As a boy he'd had no particular brand preference. In fact, as a boy he hadn’t known anything about makes or models - only colour. There were black and red, several hues of green, orange. He had loved the colours. Later, when he had grown older and inherited the responsibility for the yard work after his father had dropped dead in the driveway from a heart attack, he had come to appreciate the finer points of lawn care equipment. Things like baggers, mulching and separate tanks for oil and gas rather than the hassle of mixed fuel had become important.
But through the years the novelty had faded. He had tried to to find inspiration by carving profanity on the lawn as he cut, but the joy in that had passed quickly too. He had continued to push the envelope, striving for the pleasure he remembered from childhood. He modified his mower, adding knobby tires, strips of purple lights that glowed beneath the deck, hydraulics that raised and lowered the rig with the flip of a switch. He had it painted an iridescent gold with metallic flake and blazing red flames. The euphoria lasted a single season. He upgraded, buying a mower with more levers, switches and wires. No love.
So he began venturing out. It started with the boulevard. One Saturday after he finished his own lawn he pushed his mower out into the street and cut the centre strip of grass that divided the two lanes. When the people in the oranges vests from Public Works came by on Monday they seemed puzzled by the freshly shorn grass. The next week he decided to raise the stakes. On Friday when his neighbours climbed into their cars and headed off to work he phoned in sick. And then he began to cut.

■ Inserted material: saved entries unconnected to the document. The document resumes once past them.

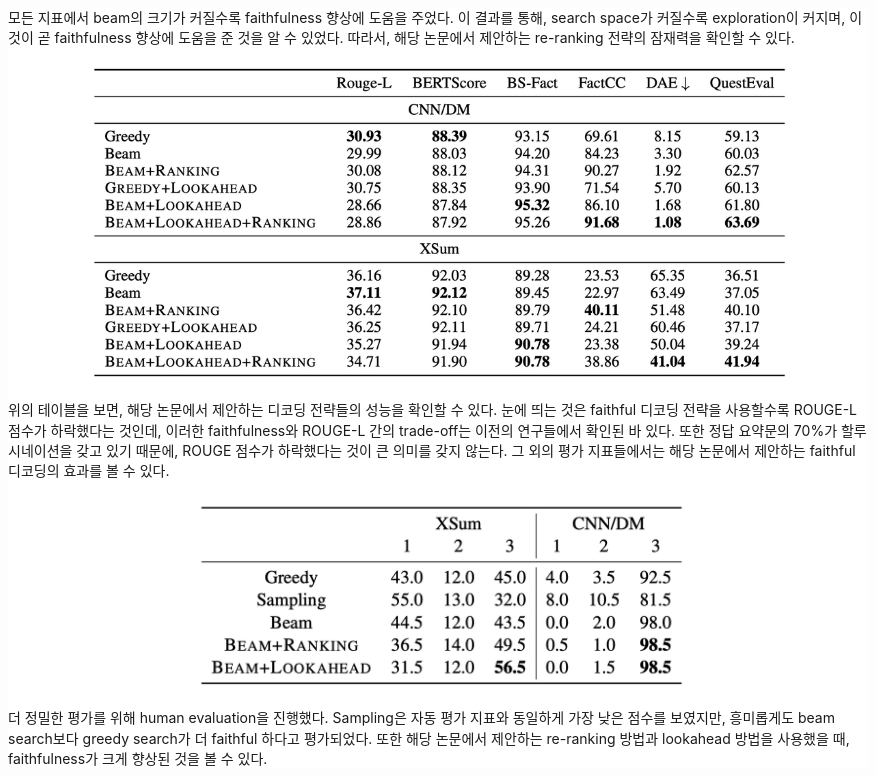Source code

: 모든 지표에서 beam의 크기가 커질수록 faithfulness 향상에 도움을 주었다. 이 결과를 통해, search space가 커질수록 exploration이 커지며, 이것이 곧 faithfulness 향상에 도움을 준 것을 알 수 있었다. 따라서, 해당 논문에서 제안하는 re-ranking 전략의 잠재력을 확인할 수 있다.

<p align='center'>
    <img width="700" alt="Figure1" src="/images/240701_faithfulness/Table2.png">
</p>

위의 테이블을 보면, 해당 논문에서 제안하는 디코딩 전략들의 성능을 확인할 수 있다. 눈에 띄는 것은 faithful 디코딩 전략을 사용할수록 ROUGE-L 점수가 하락했다는 것인데, 이러한 faithfulness와 ROUGE-L 간의 trade-off는 이전의 연구들에서 확인된 바 있다. 또한 정답 요약문의 70%가 할루시네이션을 갖고 있기 때문에, ROUGE 점수가 하락했다는 것이 큰 의미를 갖지 않는다. 그 외의 평가 지표들에서는 해당 논문에서 제안하는 faithful 디코딩의 효과를 볼 수 있다. 

<p align='center'>
    <img width="500" alt="Figure1" src="/images/240701_faithfulness/human.png">
</p>

더 정밀한 평가를 위해 human evaluation을 진행했다. Sampling은 자동 평가 지표와 동일하게 가장 낮은 점수를 보였지만, 흥미롭게도 beam search보다 greedy search가 더 faithful 하다고 평가되었다. 또한 해당 논문에서 제안하는 re-ranking 방법과 lookahead 방법을 사용했을 때, faithfulness가 크게 향상된 것을 볼 수 있다.
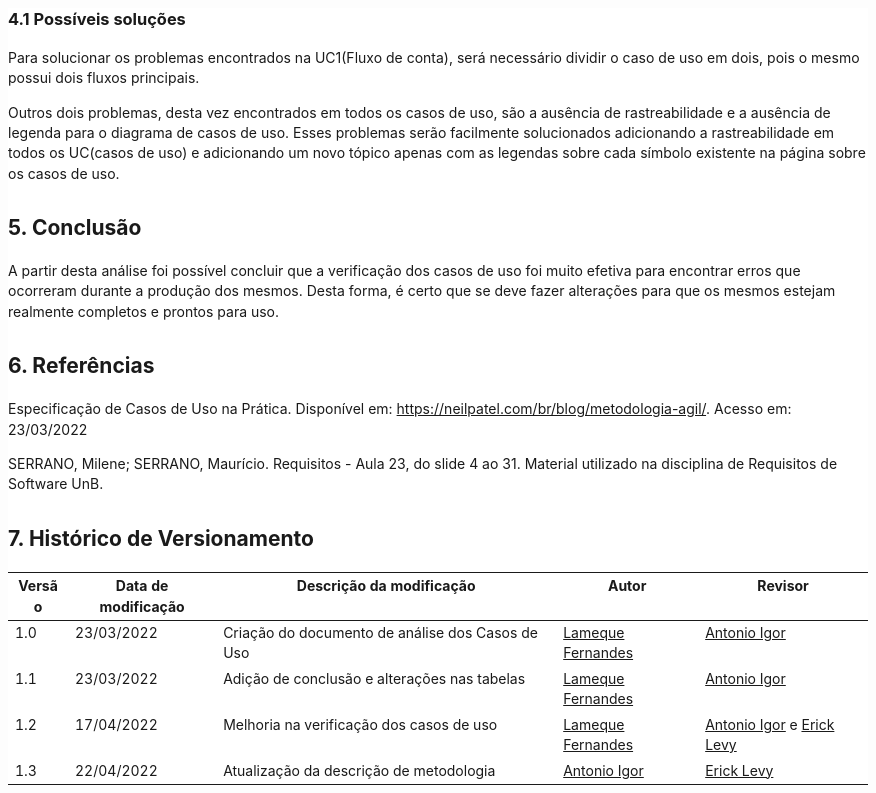 ### 4.1 Possíveis soluções

Para solucionar os problemas encontrados na UC1(Fluxo de conta), será necessário dividir o caso de uso em dois, pois o mesmo possui dois fluxos principais.

Outros dois problemas, desta vez encontrados em todos os casos de uso, são a ausência de rastreabilidade e a ausência de legenda para o diagrama de casos de uso. Esses problemas serão facilmente solucionados adicionando a rastreabilidade em todos os UC(casos de uso) e adicionando um novo tópico apenas com as legendas sobre cada símbolo existente na página sobre os casos de uso.


## 5. Conclusão

A partir desta análise foi possível concluir que a verificação dos casos de uso foi muito efetiva para encontrar erros que ocorreram durante a produção dos mesmos. Desta forma, é certo que se deve fazer alterações para que os mesmos estejam realmente completos e prontos para uso.


## 6. Referências

Especificação de Casos de Uso na Prática. Disponível em: <https://neilpatel.com/br/blog/metodologia-agil/>. Acesso em: 23/03/2022

SERRANO, Milene; SERRANO, Maurício. Requisitos - Aula 23, do slide 4 ao 31. Material utilizado na disciplina de Requisitos de Software UnB.

## 7. Histórico de Versionamento

|Versão|Data de modificação|Descrição da modificação|Autor|Revisor|
|-|-|-|-|-|
|1.0|23/03/2022|Criação do documento de análise dos Casos de Uso|[Lameque Fernandes](https://github.com/lamequefernandes)|[Antonio Igor](https://github.com/antonioigorcarvalho)|
|1.1|23/03/2022|Adição de conclusão e alterações nas tabelas|[Lameque Fernandes](https://github.com/lamequefernandes)|[Antonio Igor](https://github.com/antonioigorcarvalho)|
|1.2|17/04/2022|Melhoria na verificação dos casos de uso|[Lameque Fernandes](https://github.com/lamequefernandes)| [Antonio Igor](https://github.com/antonioigorcarvalho) e [Erick Levy](https://github.com/ericklevy) |
|1.3|22/04/2022| Atualização da descrição de metodologia | [Antonio Igor](https://github.com/antonioigorcarvalho) | [Erick Levy](https://github.com/ericklevy) |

At first everyone seemed to take it in stride. They were all neighbours, friends even, sharing laughs and Coronas over the barbecue in summer and swapping cards at Christmas, so the initial reaction was to receive his work as a gift. But as the weeks tumbled on, and the cutting continued, people began acting strangely towards him. Women would pull their children tight to their sides and hustle the other way when they saw him on the sidewalk. Men began to cross the street to avoid him on their way to the mailbox.
And then one day his mower was gone. In it’s place was a note.

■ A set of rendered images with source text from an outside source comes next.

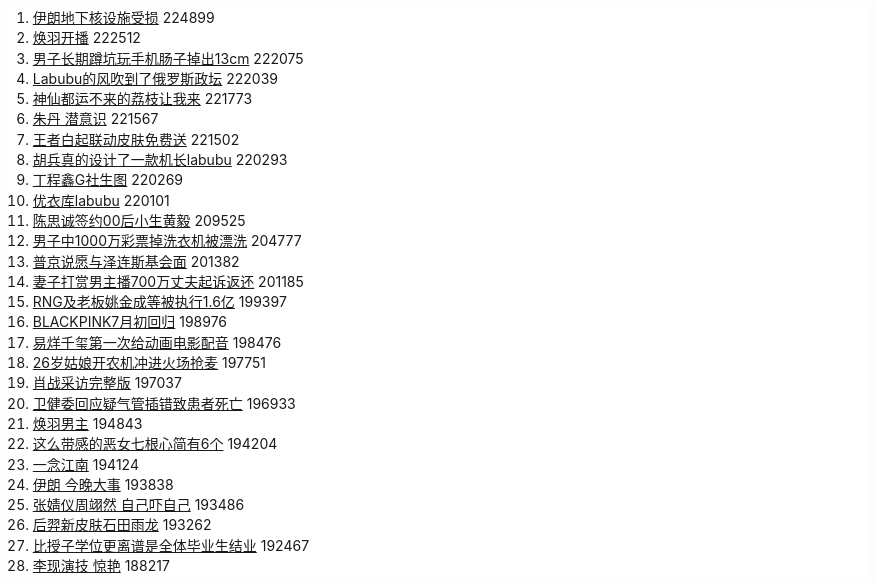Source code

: 1. [伊朗地下核设施受损](https://s.weibo.com/weibo?q=%23%E4%BC%8A%E6%9C%97%E5%9C%B0%E4%B8%8B%E6%A0%B8%E8%AE%BE%E6%96%BD%E5%8F%97%E6%8D%9F%23&t=31&band_rank=26&Refer=top) 224899
1. [焕羽开播](https://s.weibo.com/weibo?q=%23%E7%84%95%E7%BE%BD%E5%BC%80%E6%92%AD%23&t=31&band_rank=28&Refer=top) 222512
1. [男子长期蹲坑玩手机肠子掉出13cm](https://s.weibo.com/weibo?q=%23%E7%94%B7%E5%AD%90%E9%95%BF%E6%9C%9F%E8%B9%B2%E5%9D%91%E7%8E%A9%E6%89%8B%E6%9C%BA%E8%82%A0%E5%AD%90%E6%8E%89%E5%87%BA13cm%23&t=31&band_rank=23&Refer=top) 222075
1. [Labubu的风吹到了俄罗斯政坛](https://s.weibo.com/weibo?q=%23Labubu%E7%9A%84%E9%A3%8E%E5%90%B9%E5%88%B0%E4%BA%86%E4%BF%84%E7%BD%97%E6%96%AF%E6%94%BF%E5%9D%9B%23&t=31&band_rank=30&Refer=top) 222039
1. [神仙都运不来的荔枝让我来](https://s.weibo.com/weibo?q=%23%E7%A5%9E%E4%BB%99%E9%83%BD%E8%BF%90%E4%B8%8D%E6%9D%A5%E7%9A%84%E8%8D%94%E6%9E%9D%E8%AE%A9%E6%88%91%E6%9D%A5%23&t=31&band_rank=24&Refer=top) 221773
1. [朱丹 潜意识](https://s.weibo.com/weibo?q=%E6%9C%B1%E4%B8%B9%20%E6%BD%9C%E6%84%8F%E8%AF%86&t=31&band_rank=20&Refer=top) 221567
1. [王者白起联动皮肤免费送](https://s.weibo.com/weibo?q=%23%E7%8E%8B%E8%80%85%E7%99%BD%E8%B5%B7%E8%81%94%E5%8A%A8%E7%9A%AE%E8%82%A4%E5%85%8D%E8%B4%B9%E9%80%81%23&t=31&band_rank=21&Refer=top) 221502
1. [胡兵真的设计了一款机长labubu](https://s.weibo.com/weibo?q=%E8%83%A1%E5%85%B5%E7%9C%9F%E7%9A%84%E8%AE%BE%E8%AE%A1%E4%BA%86%E4%B8%80%E6%AC%BE%E6%9C%BA%E9%95%BFlabubu&t=31&band_rank=31&Refer=top) 220293
1. [丁程鑫G社生图](https://s.weibo.com/weibo?q=%23%E4%B8%81%E7%A8%8B%E9%91%ABG%E7%A4%BE%E7%94%9F%E5%9B%BE%23&t=31&band_rank=22&Refer=top) 220269
1. [优衣库labubu](https://s.weibo.com/weibo?q=%E4%BC%98%E8%A1%A3%E5%BA%93labubu&t=31&band_rank=24&Refer=top) 220101
1. [陈思诚签约00后小生黄毅](https://s.weibo.com/weibo?q=%E9%99%88%E6%80%9D%E8%AF%9A%E7%AD%BE%E7%BA%A600%E5%90%8E%E5%B0%8F%E7%94%9F%E9%BB%84%E6%AF%85&t=31&band_rank=17&Refer=top) 209525
1. [男子中1000万彩票掉洗衣机被漂洗](https://s.weibo.com/weibo?q=%23%E7%94%B7%E5%AD%90%E4%B8%AD1000%E4%B8%87%E5%BD%A9%E7%A5%A8%E6%8E%89%E6%B4%97%E8%A1%A3%E6%9C%BA%E8%A2%AB%E6%BC%82%E6%B4%97%23&t=31&band_rank=20&Refer=top) 204777
1. [普京说愿与泽连斯基会面](https://s.weibo.com/weibo?q=%23%E6%99%AE%E4%BA%AC%E8%AF%B4%E6%84%BF%E4%B8%8E%E6%B3%BD%E8%BF%9E%E6%96%AF%E5%9F%BA%E4%BC%9A%E9%9D%A2%23&t=31&band_rank=23&Refer=top) 201382
1. [妻子打赏男主播700万丈夫起诉返还](https://s.weibo.com/weibo?q=%23%E5%A6%BB%E5%AD%90%E6%89%93%E8%B5%8F%E7%94%B7%E4%B8%BB%E6%92%AD700%E4%B8%87%E4%B8%88%E5%A4%AB%E8%B5%B7%E8%AF%89%E8%BF%94%E8%BF%98%23&t=31&band_rank=24&Refer=top) 201185
1. [RNG及老板姚金成等被执行1.6亿](https://s.weibo.com/weibo?q=%23RNG%E5%8F%8A%E8%80%81%E6%9D%BF%E5%A7%9A%E9%87%91%E6%88%90%E7%AD%89%E8%A2%AB%E6%89%A7%E8%A1%8C1.6%E4%BA%BF%23&t=31&band_rank=28&Refer=top) 199397
1. [BLACKPINK7月初回归](https://s.weibo.com/weibo?q=%23BLACKPINK7%E6%9C%88%E5%88%9D%E5%9B%9E%E5%BD%92%23&t=31&band_rank=25&Refer=top) 198976
1. [易烊千玺第一次给动画电影配音](https://s.weibo.com/weibo?q=%E6%98%93%E7%83%8A%E5%8D%83%E7%8E%BA%E7%AC%AC%E4%B8%80%E6%AC%A1%E7%BB%99%E5%8A%A8%E7%94%BB%E7%94%B5%E5%BD%B1%E9%85%8D%E9%9F%B3&t=31&band_rank=28&Refer=top) 198476
1. [26岁姑娘开农机冲进火场抢麦](https://s.weibo.com/weibo?q=%2326%E5%B2%81%E5%A7%91%E5%A8%98%E5%BC%80%E5%86%9C%E6%9C%BA%E5%86%B2%E8%BF%9B%E7%81%AB%E5%9C%BA%E6%8A%A2%E9%BA%A6%23&t=31&band_rank=35&Refer=top) 197751
1. [肖战采访完整版](https://s.weibo.com/weibo?q=%23%E8%82%96%E6%88%98%E9%87%87%E8%AE%BF%E5%AE%8C%E6%95%B4%E7%89%88%23&t=31&band_rank=29&Refer=top) 197037
1. [卫健委回应疑气管插错致患者死亡](https://s.weibo.com/weibo?q=%23%E5%8D%AB%E5%81%A5%E5%A7%94%E5%9B%9E%E5%BA%94%E7%96%91%E6%B0%94%E7%AE%A1%E6%8F%92%E9%94%99%E8%87%B4%E6%82%A3%E8%80%85%E6%AD%BB%E4%BA%A1%23&t=31&band_rank=30&Refer=top) 196933
1. [焕羽男主](https://s.weibo.com/weibo?q=%E7%84%95%E7%BE%BD%E7%94%B7%E4%B8%BB&t=31&band_rank=25&Refer=top) 194843
1. [这么带感的恶女七根心简有6个](https://s.weibo.com/weibo?q=%E8%BF%99%E4%B9%88%E5%B8%A6%E6%84%9F%E7%9A%84%E6%81%B6%E5%A5%B3%E4%B8%83%E6%A0%B9%E5%BF%83%E7%AE%80%E6%9C%896%E4%B8%AA&t=31&band_rank=29&Refer=top) 194204
1. [一念江南](https://s.weibo.com/weibo?q=%E4%B8%80%E5%BF%B5%E6%B1%9F%E5%8D%97&t=31&band_rank=18&Refer=top) 194124
1. [伊朗 今晚大事](https://s.weibo.com/weibo?q=%E4%BC%8A%E6%9C%97%20%E4%BB%8A%E6%99%9A%E5%A4%A7%E4%BA%8B&t=31&band_rank=21&Refer=top) 193838
1. [张婧仪周翊然 自己吓自己](https://s.weibo.com/weibo?q=%E5%BC%A0%E5%A9%A7%E4%BB%AA%E5%91%A8%E7%BF%8A%E7%84%B6%20%E8%87%AA%E5%B7%B1%E5%90%93%E8%87%AA%E5%B7%B1&t=31&band_rank=20&Refer=top) 193486
1. [后羿新皮肤石田雨龙](https://s.weibo.com/weibo?q=%23%E5%90%8E%E7%BE%BF%E6%96%B0%E7%9A%AE%E8%82%A4%E7%9F%B3%E7%94%B0%E9%9B%A8%E9%BE%99%23&t=31&band_rank=26&Refer=top) 193262
1. [比授子学位更离谱是全体毕业生结业](https://s.weibo.com/weibo?q=%23%E6%AF%94%E6%8E%88%E5%AD%90%E5%AD%A6%E4%BD%8D%E6%9B%B4%E7%A6%BB%E8%B0%B1%E6%98%AF%E5%85%A8%E4%BD%93%E6%AF%95%E4%B8%9A%E7%94%9F%E7%BB%93%E4%B8%9A%23&t=31&band_rank=21&Refer=top) 192467
1. [李现演技 惊艳](https://s.weibo.com/weibo?q=%E6%9D%8E%E7%8E%B0%E6%BC%94%E6%8A%80%20%E6%83%8A%E8%89%B3&t=31&band_rank=30&Refer=top) 188217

— BORROWED YOUR LAWNMOWER, THANKS —
The note wasn't signed and there was no indication of just how long it would be gone. He thought of calling the police but the note had said it had been borrowed. Surely whomever had borrowed it would return it soon. Saturday came and went and the lawnmower had still not been returned nor had he seen anyone using it as he had stalked the street looking for it.
He waited another three days and then decided he would need to go find it. When the sun set he began prowling through the backyards and sheds of the neighbourhood. It was in the Tomlinson’s shed where he finally found it, tucked into the back corner and covered with an old sheet. He knew the outline immediately when the beam from his flashlight washed over it. He uncovered it and quickly checked for signs of abuse. Under the glow of his flashlight all seemed to be in good order but he would need to give it a more thorough inspection upon returning home. As he wheeled it out of the shed the strong spring on the door swung it shut with a bang that echoed like a gunshot in the still night.

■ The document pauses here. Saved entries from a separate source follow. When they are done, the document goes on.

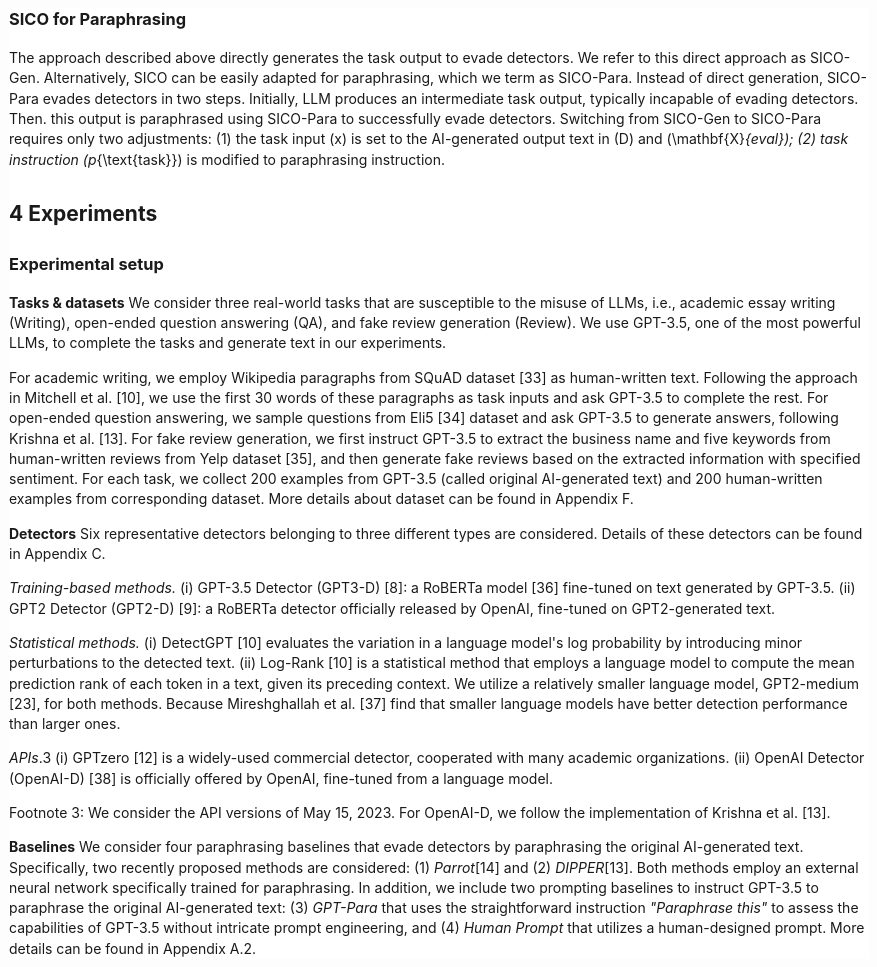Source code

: ### SICO for Paraphrasing

The approach described above directly generates the task output to evade detectors. We refer to this direct approach as SICO-Gen. Alternatively, SICO can be easily adapted for paraphrasing, which we term as SICO-Para. Instead of direct generation, SICO-Para evades detectors in two steps. Initially, LLM produces an intermediate task output, typically incapable of evading detectors. Then. this output is paraphrased using SICO-Para to successfully evade detectors. Switching from SICO-Gen to SICO-Para requires only two adjustments: (1) the task input \(x\) is set to the AI-generated output text in \(D\) and \(\mathbf{X}_{eval}\); (2) task instruction \(p_{\text{task}}\) is modified to paraphrasing instruction.

## 4 Experiments

### Experimental setup

**Tasks & datasets** We consider three real-world tasks that are susceptible to the misuse of LLMs, i.e., academic essay writing (Writing), open-ended question answering (QA), and fake review generation (Review). We use GPT-3.5, one of the most powerful LLMs, to complete the tasks and generate text in our experiments.

For academic writing, we employ Wikipedia paragraphs from SQuAD dataset [33] as human-written text. Following the approach in Mitchell et al. [10], we use the first 30 words of these paragraphs as task inputs and ask GPT-3.5 to complete the rest. For open-ended question answering, we sample questions from Eli5 [34] dataset and ask GPT-3.5 to generate answers, following Krishna et al. [13]. For fake review generation, we first instruct GPT-3.5 to extract the business name and five keywords from human-written reviews from Yelp dataset [35], and then generate fake reviews based on the extracted information with specified sentiment. For each task, we collect 200 examples from GPT-3.5 (called original AI-generated text) and 200 human-written examples from corresponding dataset. More details about dataset can be found in Appendix F.

**Detectors** Six representative detectors belonging to three different types are considered. Details of these detectors can be found in Appendix C.

_Training-based methods._ (i) GPT-3.5 Detector (GPT3-D) [8]: a RoBERTa model [36] fine-tuned on text generated by GPT-3.5. (ii) GPT2 Detector (GPT2-D) [9]: a RoBERTa detector officially released by OpenAI, fine-tuned on GPT2-generated text.

_Statistical methods._ (i) DetectGPT [10] evaluates the variation in a language model's log probability by introducing minor perturbations to the detected text. (ii) Log-Rank [10] is a statistical method that employs a language model to compute the mean prediction rank of each token in a text, given its preceding context. We utilize a relatively smaller language model, GPT2-medium [23], for both methods. Because Mireshghallah et al. [37] find that smaller language models have better detection performance than larger ones.

 _APIs_.3 (i) GPTzero [12] is a widely-used commercial detector, cooperated with many academic organizations. (ii) OpenAI Detector (OpenAI-D) [38] is officially offered by OpenAI, fine-tuned from a language model.

Footnote 3: We consider the API versions of May 15, 2023. For OpenAI-D, we follow the implementation of Krishna et al. [13].

**Baselines** We consider four paraphrasing baselines that evade detectors by paraphrasing the original AI-generated text. Specifically, two recently proposed methods are considered: (1) _Parrot_[14] and (2) _DIPPER_[13]. Both methods employ an external neural network specifically trained for paraphrasing. In addition, we include two prompting baselines to instruct GPT-3.5 to paraphrase the original AI-generated text: (3) _GPT-Para_ that uses the straightforward instruction _"Paraphrase this"_ to assess the capabilities of GPT-3.5 without intricate prompt engineering, and (4) _Human Prompt_ that utilizes a human-designed prompt. More details can be found in Appendix A.2.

A light came on in the Tomlinson house and as he made his way through the gate from the backyard to the driveway another light came on across the street. Soon he was running down the street, mower in front of him, moving as quickly as he could. He pulled up short in front of his house where a group of men from the block waited in his yard, standing on the much too long grass. He heard the pounding of feet on asphalt and looked back in the direction from which he had just come. Men were running down the sidewalk and the street, quickly closing on him.
He squatted beside his mower and pushed the rubber orb that primed the motor. Push and hold. Push and hold. Push and hold. Three times. It started on the second pull of the cord. He would need to change the spark plug soon. The hum of the motor eased the tightness he was feeling in his chest.
“There’s nowhere to go. We’ll find you,” came a voice over the whirr of the motor.